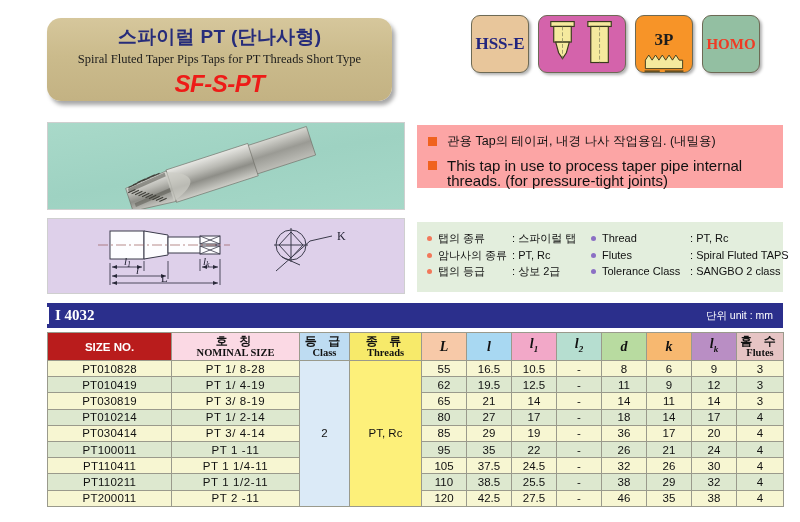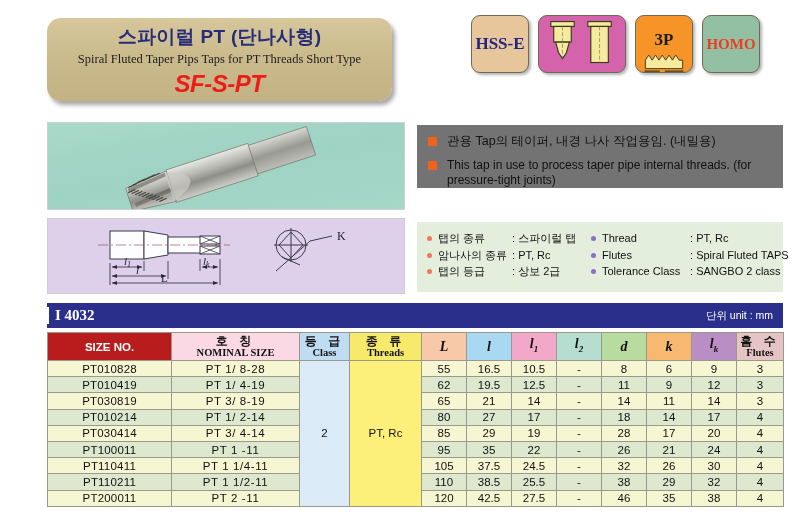--- a/index.html
+++ b/index.html
@@ -74,7 +74,7 @@
   .panel-desc {
     position: absolute; left: 417px; top: 125px;
     width: 366px; height: 63px;
-    background: #737373;
+    background: #fca5a5;
   }
   .panel-desc ul { list-style: none; padding: 9px 10px 0 11px; }
   .panel-desc li {

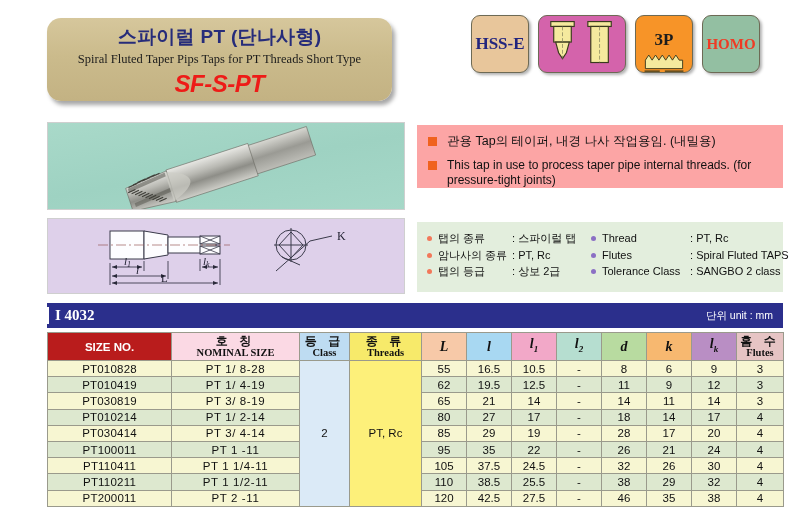--- a/index.html
+++ b/index.html
@@ -79,7 +79,7 @@
   .panel-desc ul { list-style: none; padding: 9px 10px 0 11px; }
   .panel-desc li {
     position: relative; padding-left: 19px; margin-bottom: 9px;
-    font-size: 12px; color: #111; line-height: 15px;
+    font-size: 15px; color: #111; line-height: 15px;
   }
   .panel-desc li::before {
     content: ""; position: absolute; left: 0; top: 3px;

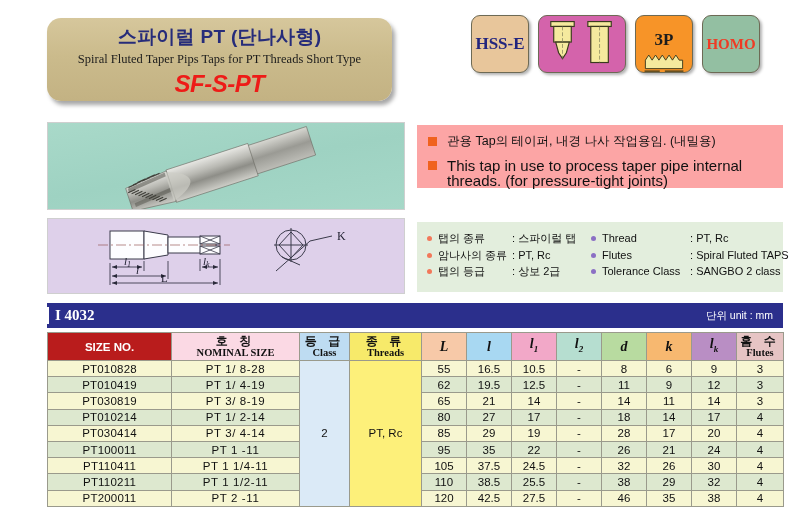--- a/index.html
+++ b/index.html
@@ -452,7 +452,7 @@
         <td>29</td>
         <td>19</td>
         <td>-</td>
-        <td>28</td>
+        <td>36</td>
         <td>17</td>
         <td>20</td>
         <td>4</td>

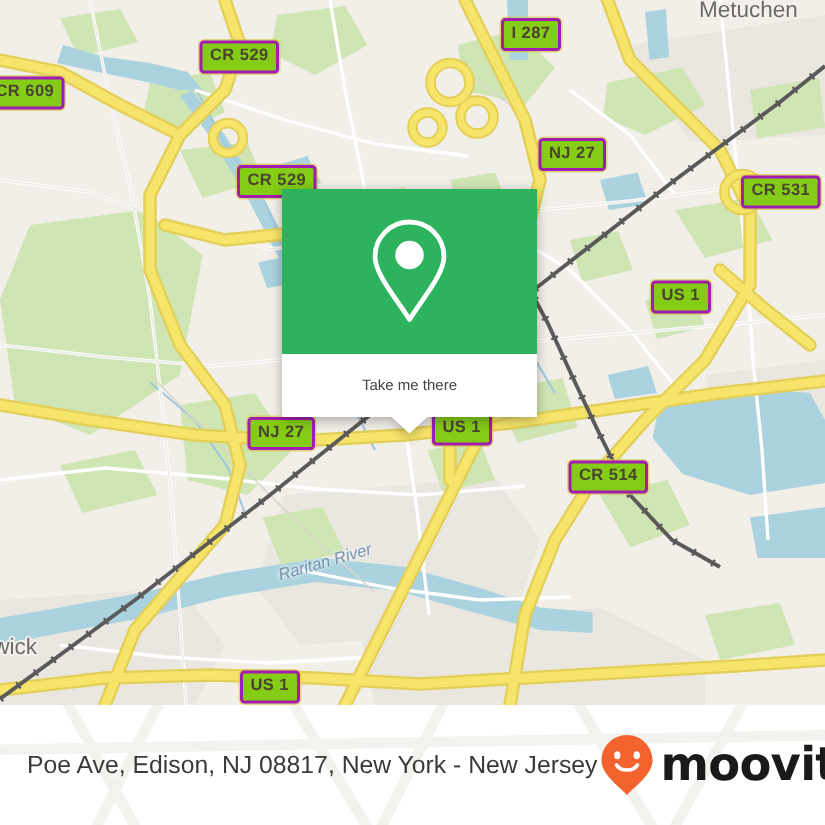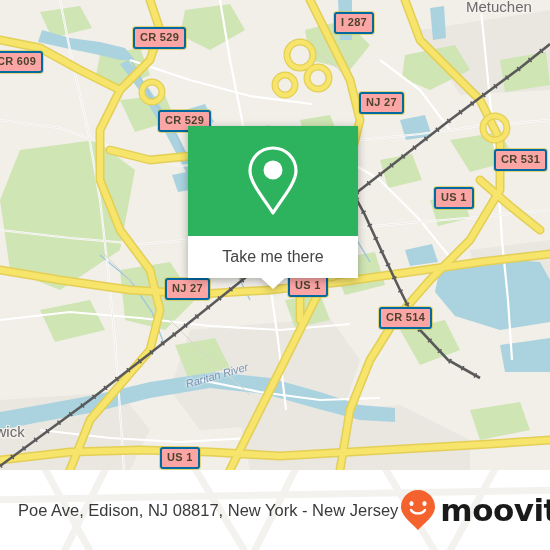--- a/index.html
+++ b/index.html
@@ -35,8 +35,8 @@
   
   .shield {
     position: absolute;
-    background: #fca5a5;
-    border: 2px solid #0369a1;
+    background: #84cc16;
+    border: 2px solid #a21caf;
     border-radius: 3px;
     color: #4a4330;
     font-family: "Liberation Sans", sans-serif;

........

● YOUR TASK: Output each line of the records exactly. Any picture is skipped.

● TASK SOLUTION:
--- a/index.html
+++ b/index.html
@@ -74,7 +74,7 @@
   .panel-desc {
     position: absolute; left: 417px; top: 125px;
     width: 366px; height: 63px;
-    background: #737373;
+    background: #fca5a5;
   }
   .panel-desc ul { list-style: none; padding: 9px 10px 0 11px; }
   .panel-desc li {

--- a/index.html
+++ b/index.html
@@ -79,7 +79,7 @@
   .panel-desc ul { list-style: none; padding: 9px 10px 0 11px; }
   .panel-desc li {
     position: relative; padding-left: 19px; margin-bottom: 9px;
-    font-size: 12px; color: #111; line-height: 15px;
+    font-size: 15px; color: #111; line-height: 15px;
   }
   .panel-desc li::before {
     content: ""; position: absolute; left: 0; top: 3px;

--- a/index.html
+++ b/index.html
@@ -452,7 +452,7 @@
         <td>29</td>
         <td>19</td>
         <td>-</td>
-        <td>28</td>
+        <td>36</td>
         <td>17</td>
         <td>20</td>
         <td>4</td>

--- a/index.html
+++ b/index.html
@@ -35,8 +35,8 @@
   
   .shield {
     position: absolute;
-    background: #fca5a5;
-    border: 2px solid #0369a1;
+    background: #84cc16;
+    border: 2px solid #a21caf;
     border-radius: 3px;
     color: #4a4330;
     font-family: "Liberation Sans", sans-serif;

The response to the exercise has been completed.